Les sénatrices ont échangé avec plusieurs organisations de la société civile engagées dans la défense des droits et de la santé sexuels et reproductifs (DSSR), qui documentent et analysent les stratégies des mouvements anti-droits et masculinistes. Ces organisations ont toutes témoigné d'une professionnalisation des mouvements anti-droits et d'une évolution de leurs stratégies et discours, qui reprennent la terminologie et les codes du droit international et des mouvements féministes.
Pour Paola Salwan Daher, directrice pour l'action collective chez Women Deliver, « ces mouvements n'ont plus recours à des argumentaires absurdes mais reprennent les termes et normes de droit international, qu'ils instrumentalisent, et organisent leurs discours autour des notions de liberté, liberté d'expression, liberté religieuse... ».
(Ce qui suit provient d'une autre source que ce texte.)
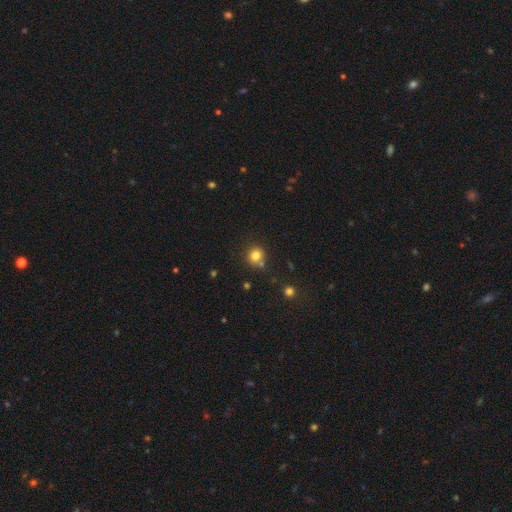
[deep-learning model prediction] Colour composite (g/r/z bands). It shows a smooth galaxy with no disk features (81%) that is round (90%). Merging: none (76%).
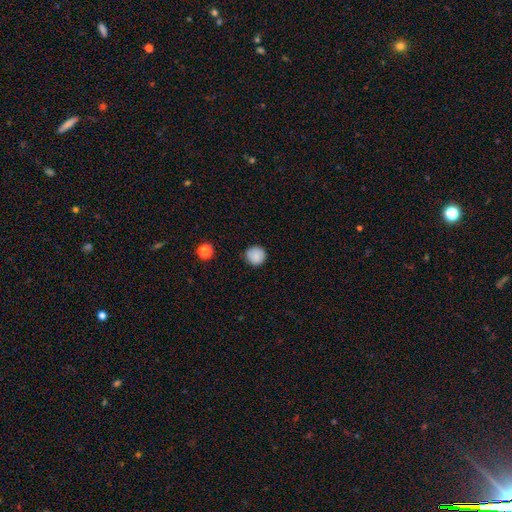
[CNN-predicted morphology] smooth-or-featured: smooth: 85% | star or artifact: 9% | featured or disk: 6%
  how-rounded: round: 94% | in between: 5% | cigar-shaped: 1%
  merging: none: 85% | minor disturbance: 11% | major disturbance: 2% | merger: 1%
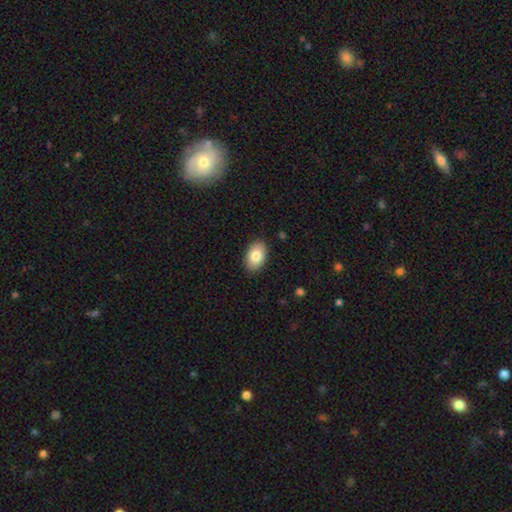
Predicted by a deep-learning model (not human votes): This appears to be a smooth galaxy with no disk features (82%) that is in between round and cigar-shaped (90%). Merging: none (88%).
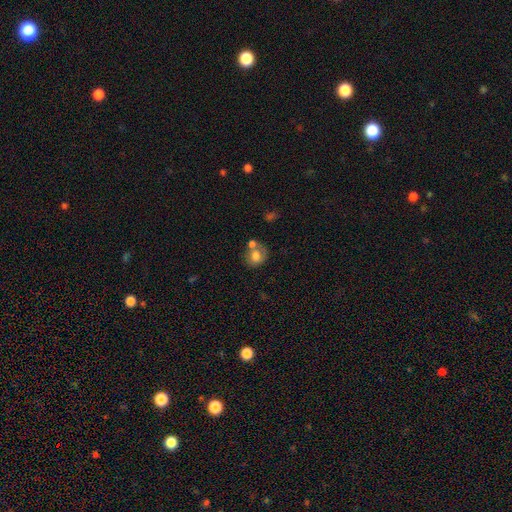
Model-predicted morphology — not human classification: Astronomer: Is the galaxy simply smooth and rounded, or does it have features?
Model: smooth — 73%.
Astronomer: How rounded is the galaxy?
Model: round — 69%.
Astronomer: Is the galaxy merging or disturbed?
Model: none — 42% (runner-up: merger, 36%).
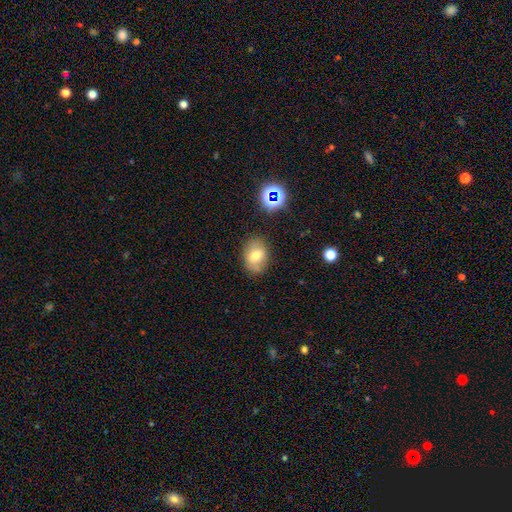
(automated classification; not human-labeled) smooth-or-featured: smooth: 69% | featured or disk: 19% | star or artifact: 13%
  how-rounded: in between: 69% | round: 30% | cigar-shaped: 1%
  merging: none: 77% | minor disturbance: 16% | major disturbance: 4% | merger: 3%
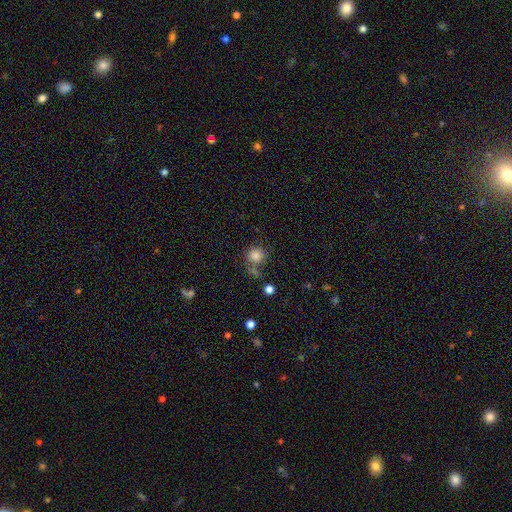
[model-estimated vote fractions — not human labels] This is clearly a smooth galaxy (83%). How rounded: clearly round (86%). Merging: likely none (61%).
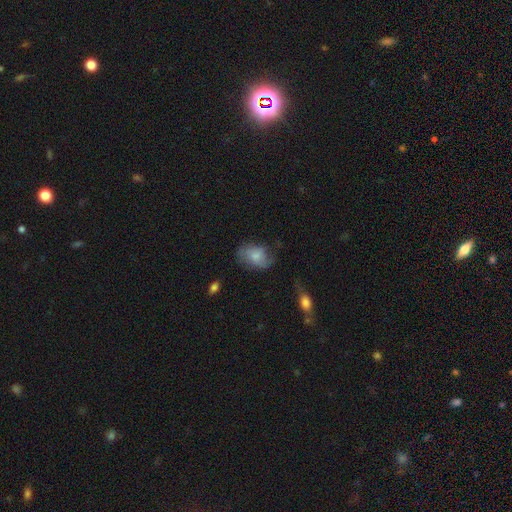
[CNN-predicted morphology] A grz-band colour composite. It shows a smooth galaxy with no disk features (69%) that is in between round and cigar-shaped (84%). Merging: none (51%).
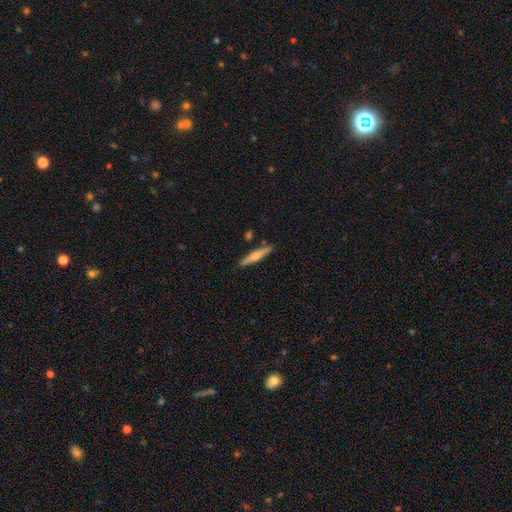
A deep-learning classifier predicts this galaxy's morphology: This is possibly a smooth galaxy (47%, tied with featured or disk). Merging: clearly none (85%).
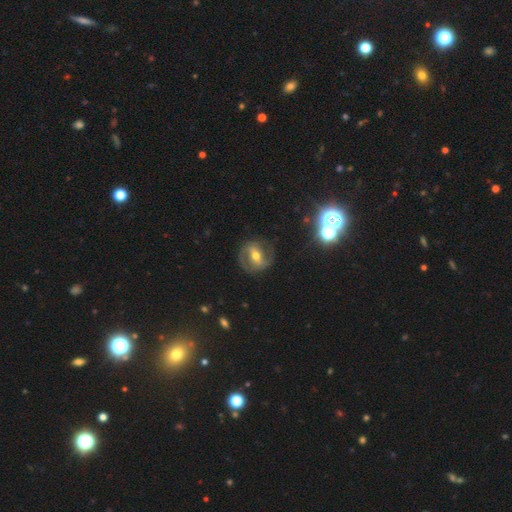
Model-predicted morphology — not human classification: A featured or disk galaxy (77%) with a strong bar (45%), 2 (87%) medium (50%) spiral arms (86%) and a moderate central bulge (70%). Merging: none (79%).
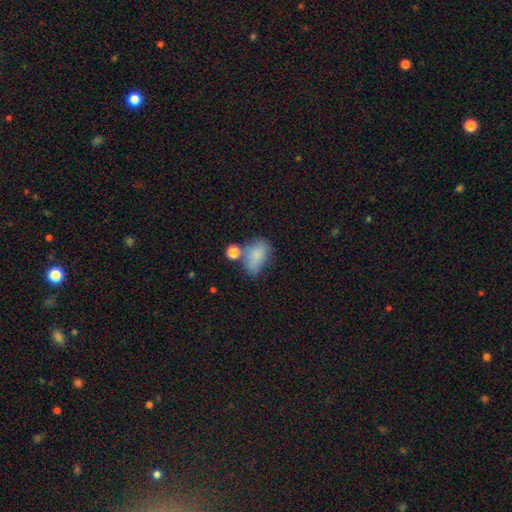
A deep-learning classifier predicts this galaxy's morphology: Smooth or featured? smooth (80%)
How rounded? in between (86%)
Merging? none (48%)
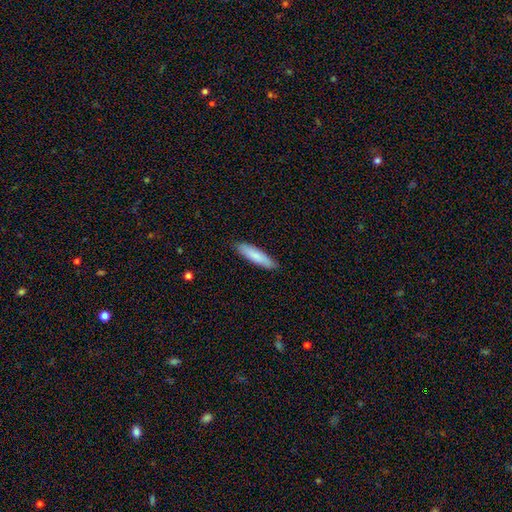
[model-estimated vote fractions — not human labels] A smooth galaxy with no disk features (84%) that is cigar-shaped (76%).

Vote fractions:
- Smooth or featured? smooth: 84% / featured or disk: 11% / star or artifact: 5%
- How rounded? cigar-shaped: 76% / in between: 23% / round: 1%
- Merging? none: 88% / minor disturbance: 9% / major disturbance: 2% / merger: 1%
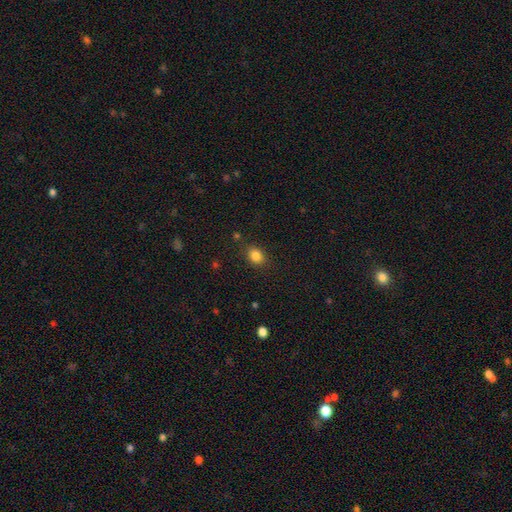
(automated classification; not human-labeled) This is clearly a smooth galaxy (84%). How rounded: possibly in between (59%). Merging: clearly none (84%).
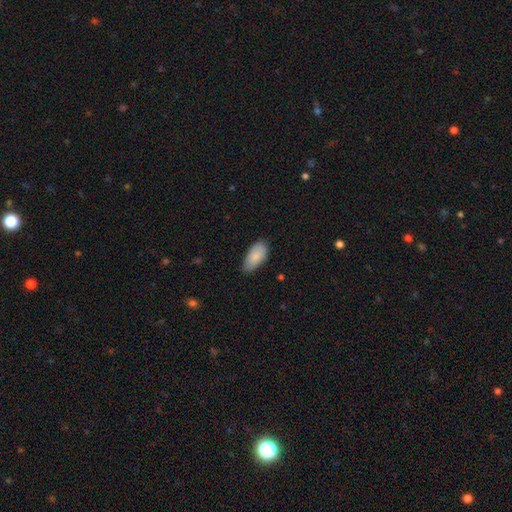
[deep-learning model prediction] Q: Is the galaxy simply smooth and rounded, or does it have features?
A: smooth — 87%.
Jeanne Hefez, chargée de plaidoyer pour Ipas, a souligné auprès des parlementaires le poids des organisations de la société civile anti-genre et anti-droits, désormais plus audacieuses, plus stratégiques et plus coordonnées, qui collaborent avec certains pays et groupes régionaux pour alimenter des positions conservatrices à l'ONU.
Selon Ipas et Women Deliver, ces mouvements pratiquent également une stratégie d'entrisme, en s'enregistrant comme organisations de la société civile auprès du Conseil économique et social des Nations Unies (ECOSOC) et en cherchant à positionner leurs experts dans les instances internationales.
Les travaux d'Ipas documentent également les modes d'action de nombreux mouvements de jeunes engagés contre l'avortement et l'éducation complète à la sexualité, qui mènent des actions choc et viennent perturber les discussions lors d'événements féministes.
Les militantes africaines rencontrées par la délégation ont, elles aussi, témoigné de la montée d'un discours de haine à l'égard des féministes et des actes de violence auxquels elles sont exposées.
Enfin, les mouvements anti-droits profitent de l'organisation de la CSW pour faire passer leurs messages.
De façon concomitante à la CSW, ont ainsi été organisés deux jours de conférence sur la condition des femmes et de la famille (Conference on the state of women and family, CSWF), sorte de « contre-CSW » pilotée par C-Fam (Center for Family & Human Rights), The Heritage Foundation, Universal Peace Federation et United Families International. Parmi les objectifs affichés par cette conférence sur son site internet :
· changer la culture de la CSW pour y inclure l'importance des enfants (y compris non-nés), du mariage, de la parentalité, et de la foi ;
· diffuser le message selon lequel il y a de nombreuses options pour une femme de réussir sa vie ;
· ne pas laisser la voix pro-famille et pro-vie être réduite au silence à la CSW.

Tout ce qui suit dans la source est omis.